**Exercise description**. In the records below, tally every line containing "size". Report only the total.

**Data for review**.
------------
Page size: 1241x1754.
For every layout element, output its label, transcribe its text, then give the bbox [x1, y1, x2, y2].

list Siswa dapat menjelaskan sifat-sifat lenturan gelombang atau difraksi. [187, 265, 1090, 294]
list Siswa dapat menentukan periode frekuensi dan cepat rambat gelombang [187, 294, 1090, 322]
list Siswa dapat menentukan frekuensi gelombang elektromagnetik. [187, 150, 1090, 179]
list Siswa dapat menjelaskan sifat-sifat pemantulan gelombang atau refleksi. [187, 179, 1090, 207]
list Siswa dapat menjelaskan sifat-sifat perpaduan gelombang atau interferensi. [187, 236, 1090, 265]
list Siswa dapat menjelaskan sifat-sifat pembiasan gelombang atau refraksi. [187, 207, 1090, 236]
------------
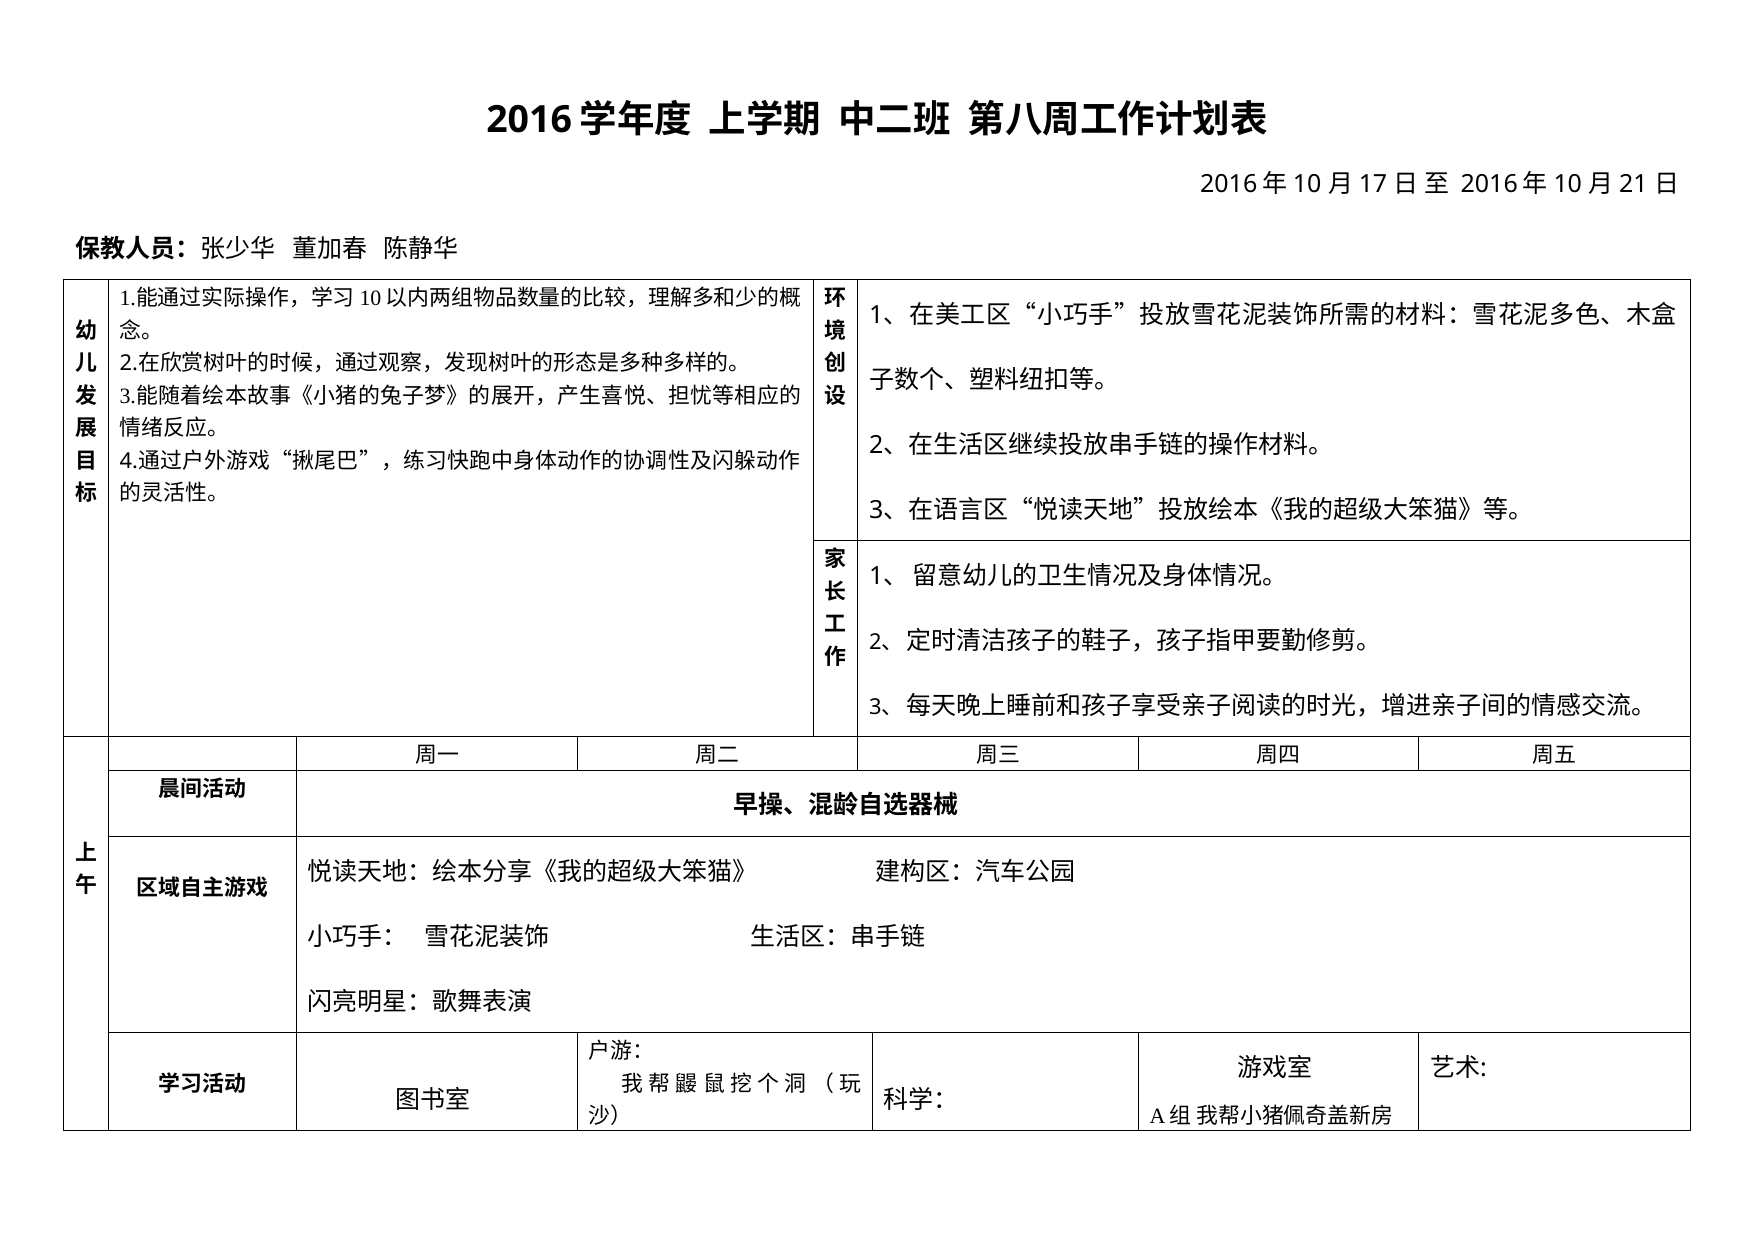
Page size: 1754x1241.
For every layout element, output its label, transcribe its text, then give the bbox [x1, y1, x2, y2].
------------
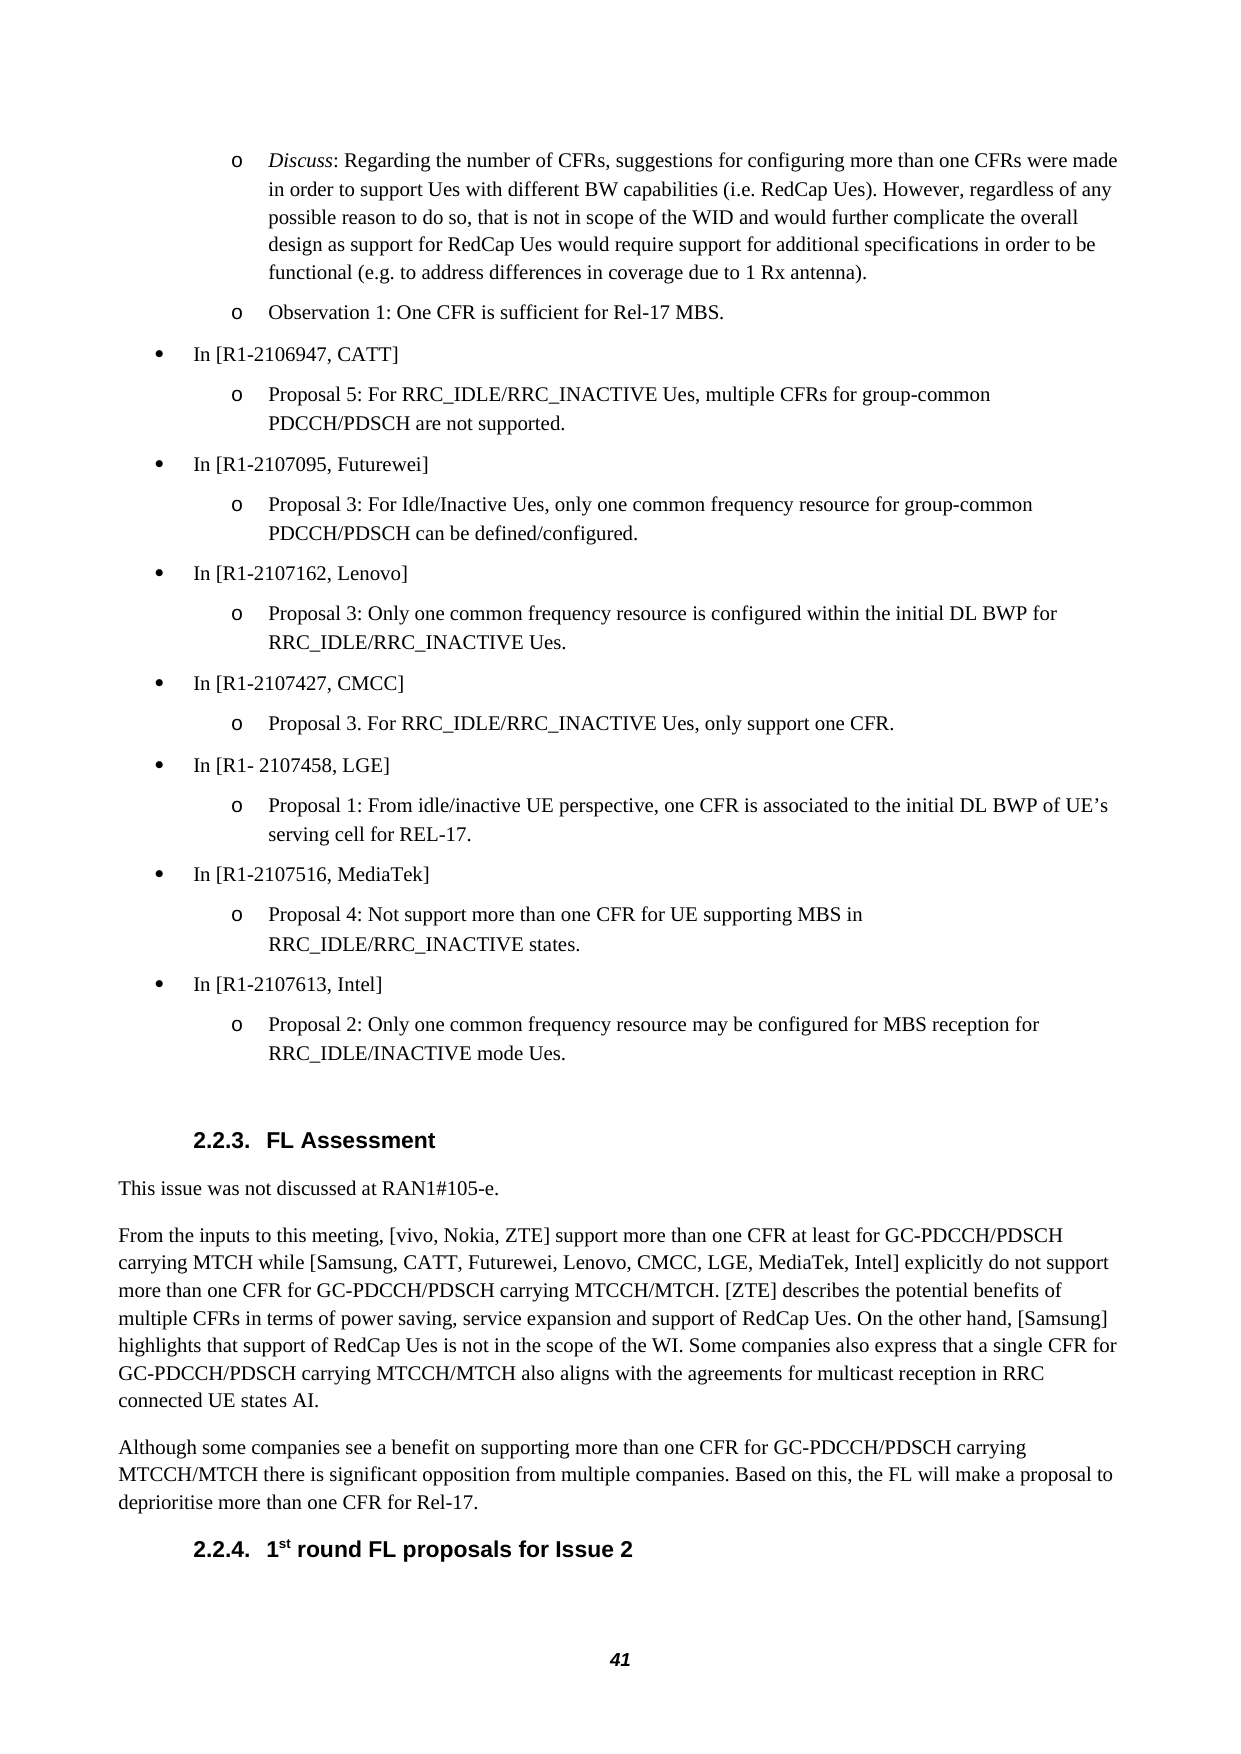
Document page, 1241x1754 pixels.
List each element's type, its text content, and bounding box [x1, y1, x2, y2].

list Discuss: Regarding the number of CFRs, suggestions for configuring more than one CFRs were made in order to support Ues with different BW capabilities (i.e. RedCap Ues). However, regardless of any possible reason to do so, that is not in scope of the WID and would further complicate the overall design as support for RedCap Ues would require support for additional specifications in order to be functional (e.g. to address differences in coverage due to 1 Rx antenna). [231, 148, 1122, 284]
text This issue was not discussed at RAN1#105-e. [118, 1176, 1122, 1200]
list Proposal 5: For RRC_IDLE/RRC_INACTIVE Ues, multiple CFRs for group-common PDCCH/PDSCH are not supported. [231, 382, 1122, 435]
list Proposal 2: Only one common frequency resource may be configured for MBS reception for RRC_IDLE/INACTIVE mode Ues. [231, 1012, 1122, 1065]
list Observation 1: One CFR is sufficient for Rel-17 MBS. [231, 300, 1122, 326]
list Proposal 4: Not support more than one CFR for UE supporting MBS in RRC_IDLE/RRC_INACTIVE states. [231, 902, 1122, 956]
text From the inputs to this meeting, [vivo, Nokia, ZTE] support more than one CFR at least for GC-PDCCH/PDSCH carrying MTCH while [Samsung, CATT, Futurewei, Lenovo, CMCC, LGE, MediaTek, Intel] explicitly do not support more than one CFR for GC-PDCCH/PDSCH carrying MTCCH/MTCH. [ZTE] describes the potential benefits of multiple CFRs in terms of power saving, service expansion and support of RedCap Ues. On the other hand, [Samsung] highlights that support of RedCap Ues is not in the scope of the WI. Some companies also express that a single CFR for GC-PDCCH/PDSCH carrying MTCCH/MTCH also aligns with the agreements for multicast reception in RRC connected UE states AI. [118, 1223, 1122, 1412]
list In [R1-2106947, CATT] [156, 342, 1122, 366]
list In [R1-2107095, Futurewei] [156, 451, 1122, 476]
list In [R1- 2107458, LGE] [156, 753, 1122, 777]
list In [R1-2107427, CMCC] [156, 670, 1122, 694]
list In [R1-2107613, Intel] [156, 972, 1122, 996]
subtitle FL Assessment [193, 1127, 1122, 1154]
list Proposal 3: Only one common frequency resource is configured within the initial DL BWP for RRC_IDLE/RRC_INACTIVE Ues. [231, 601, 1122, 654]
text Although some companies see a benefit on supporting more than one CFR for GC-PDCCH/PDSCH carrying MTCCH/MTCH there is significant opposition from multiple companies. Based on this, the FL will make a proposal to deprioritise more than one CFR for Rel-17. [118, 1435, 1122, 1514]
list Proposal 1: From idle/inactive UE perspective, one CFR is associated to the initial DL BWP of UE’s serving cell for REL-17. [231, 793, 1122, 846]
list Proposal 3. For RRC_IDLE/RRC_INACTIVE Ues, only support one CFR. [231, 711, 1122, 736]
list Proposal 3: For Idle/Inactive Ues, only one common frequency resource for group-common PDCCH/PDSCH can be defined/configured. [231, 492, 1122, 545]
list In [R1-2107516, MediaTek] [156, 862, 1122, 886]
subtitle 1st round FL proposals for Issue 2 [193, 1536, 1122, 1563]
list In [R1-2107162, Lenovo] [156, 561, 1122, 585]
------------
**Solution to this exercise**. 2